Another large Deloitte client manages 30,000 active leases and is using generative AI to analyze contracts. Some of the data has to be abstracted from the text, whether numbers and conditions or more complex aspects like restrictive uses in retail for a given tenant or property or location. Ordinarily, someone would have to pull up the contracts and manually read them. Software can cut hours out of the process.

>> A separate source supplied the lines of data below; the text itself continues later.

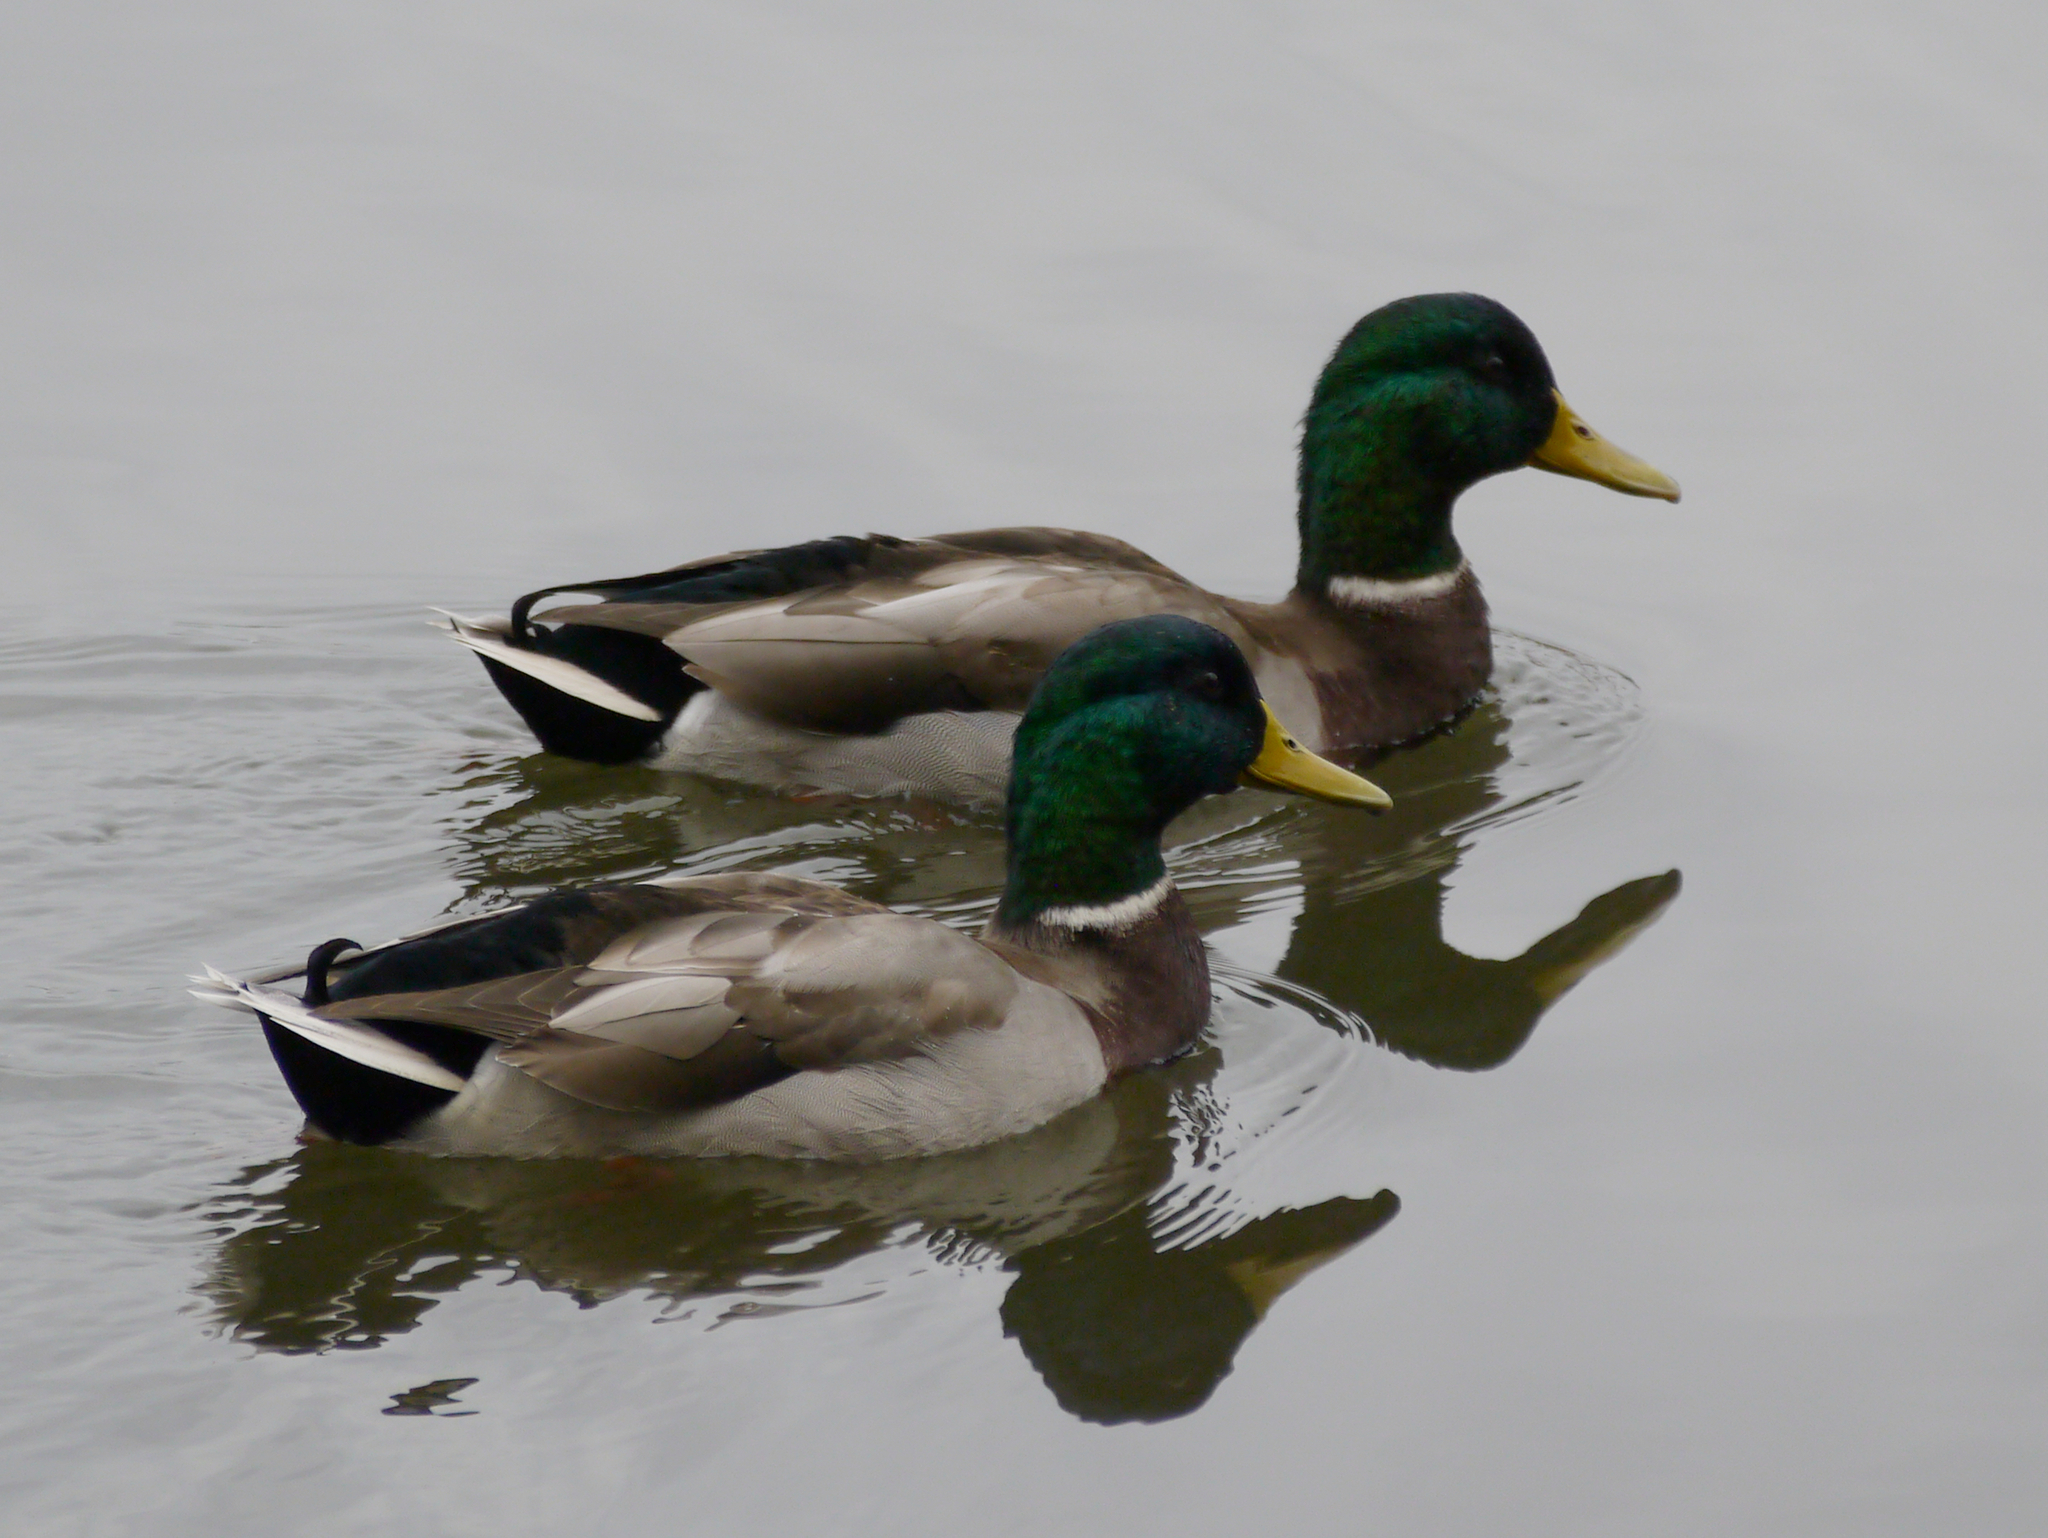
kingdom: Animalia
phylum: Chordata
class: Aves
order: Anseriformes
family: Anatidae
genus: Anas
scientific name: Anas platyrhynchos
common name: Mallard
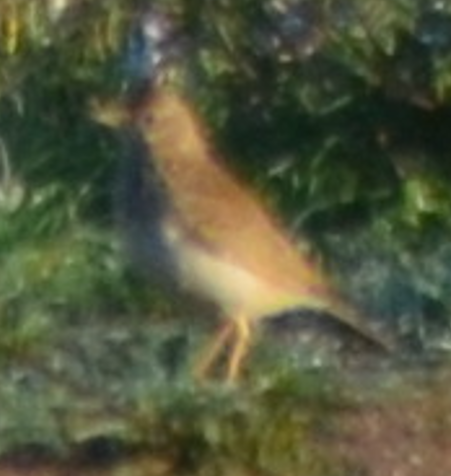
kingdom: Animalia
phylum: Chordata
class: Aves
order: Passeriformes
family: Alaudidae
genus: Galerida
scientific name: Galerida cristata
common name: Crested lark
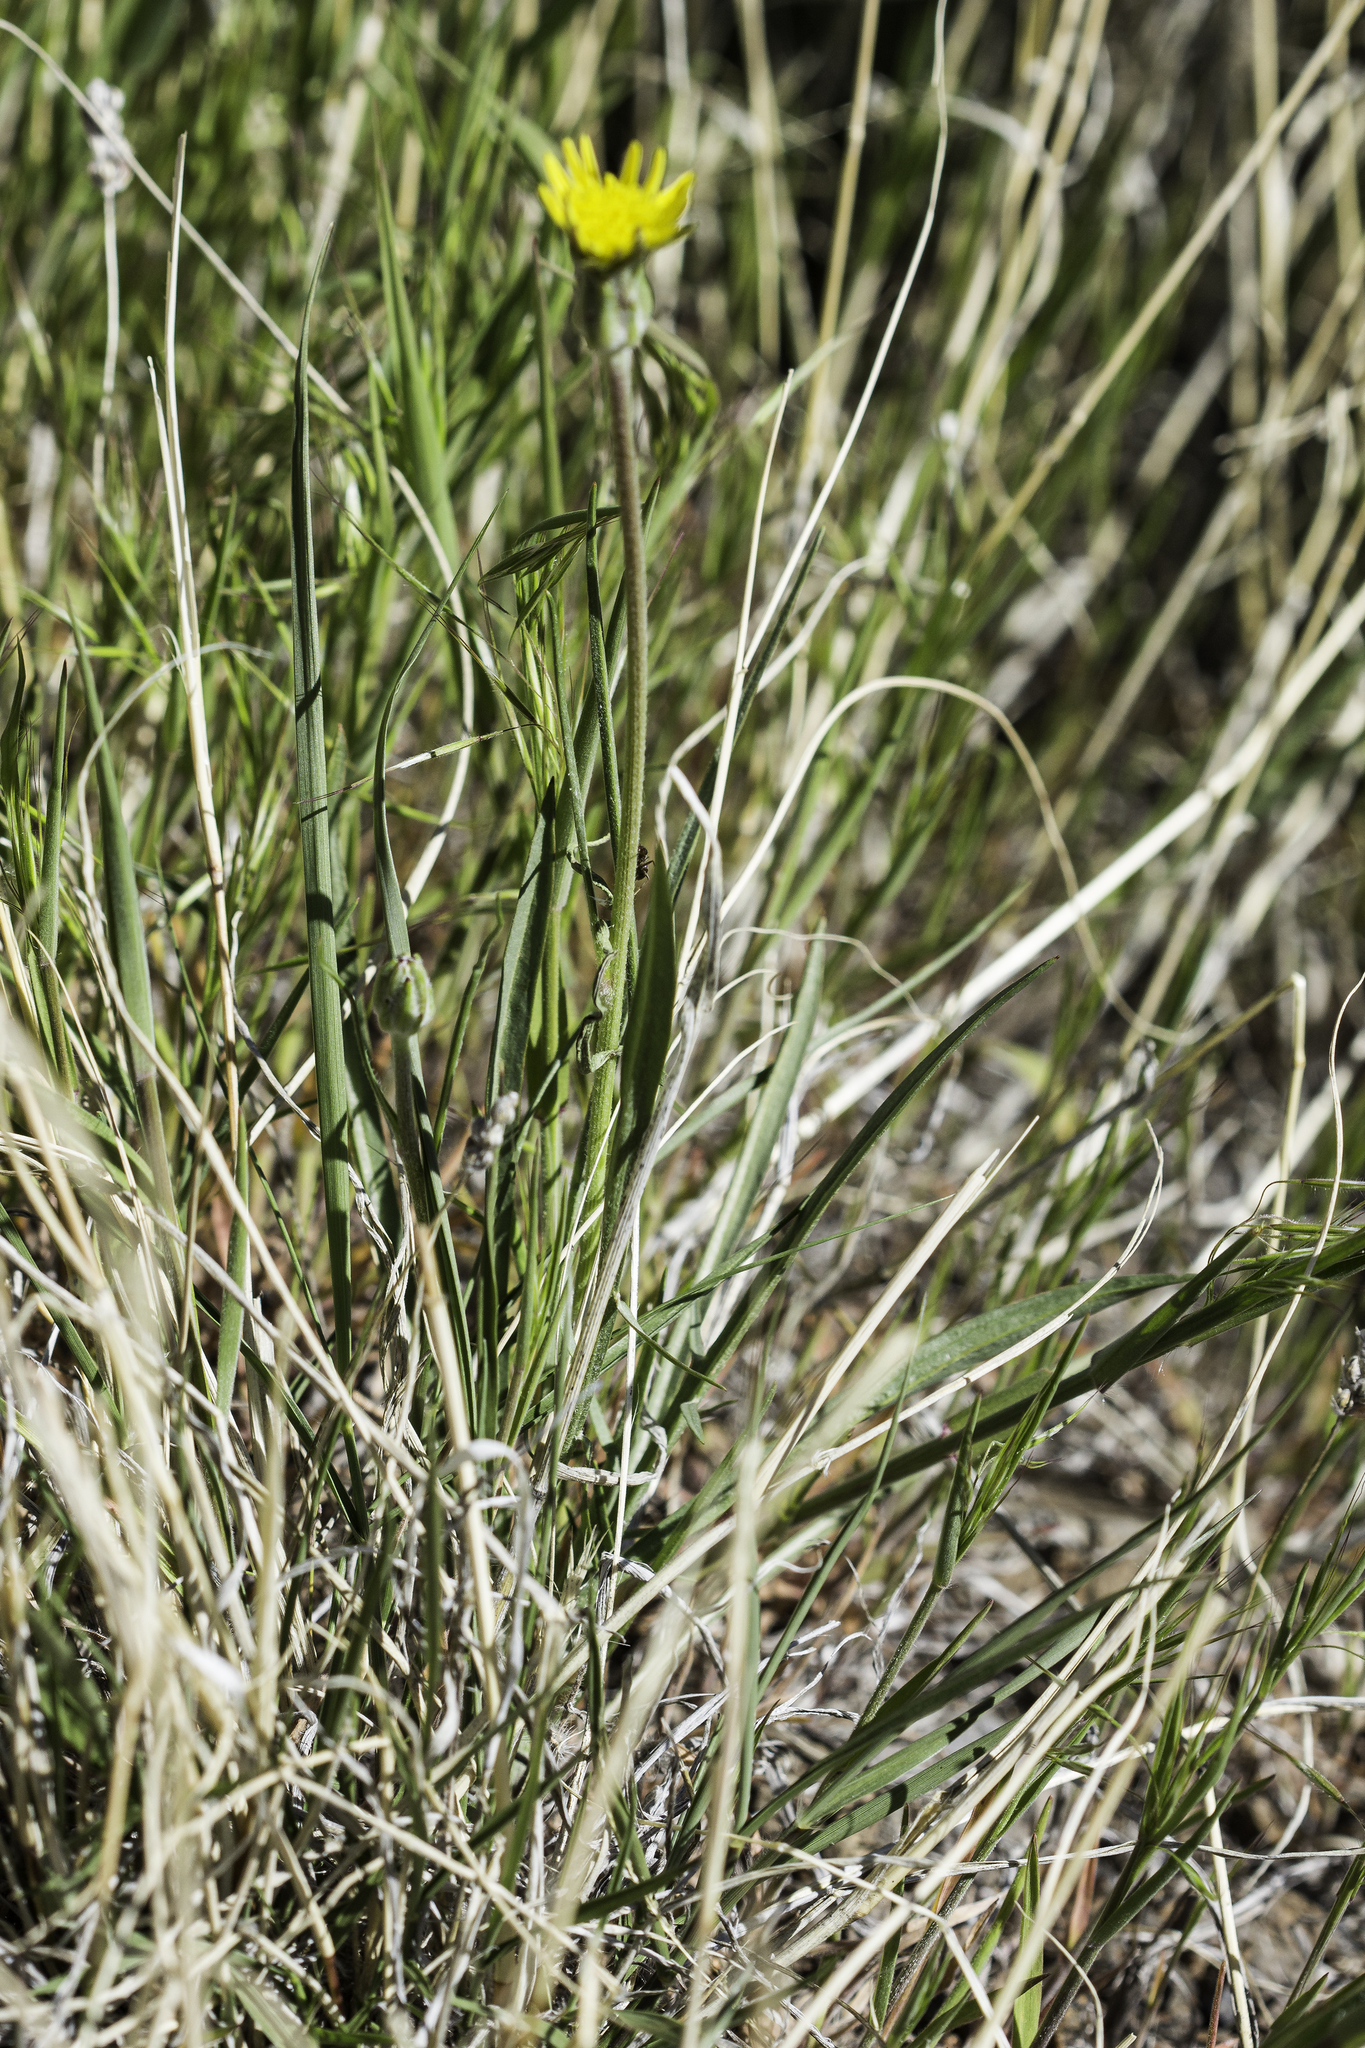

“There’s such a pot of gold at the end of that rainbow of not just changing how you get access to data but how you work with it,” D’Angelo says. “The things that seem particularly promising are site selection, being able to use a tool with large available datasets and insert my requirements. That seems like it’s got legs. The specific lease generation stuff, having that be a product, that seems promising too.”

But much of these more expansive practical uses is among larger companies rather than smaller because of the clear resource gaps. They may not have the in-house knowledge, money, time, people, or attention to find increased uses of the technology. “It’s harder for smaller companies to do the same investment,” D’Angelo points out. Which means most small companies won’t get some of the best available benefits of the technology.

There are also legal problems on the rapidly approaching horizon. The New York Times has a copyright lawsuit targeting OpenAI. If found liable, OpenAI could find itself facing massive legal fines and a need to license material at significant cost, also raising the question of where other AI companies stand and where they get their data. As OpenAI said in a filing with the U.K. Parliament, “Because copyright today covers virtually every sort of human expression–including blog posts, photographs, forum posts, scraps of software code, and government documents–it would be impossible to train today’s leading AI models without using copyrighted materials. Limiting training data to public domain books and drawings created more than a century ago might yield an interesting experiment, but would not provide AI systems that meet the needs of today’s citizens.”

Bruce Stachenfeld, chairman of Adler & Stachenfeld, thinks that people in real estate need to change their assumptions to make AI truly valuable. “It’s not a new business, “It’s a new way of doing business that I think will be very useful to people who know how to use it and dangerous to those who don’t.”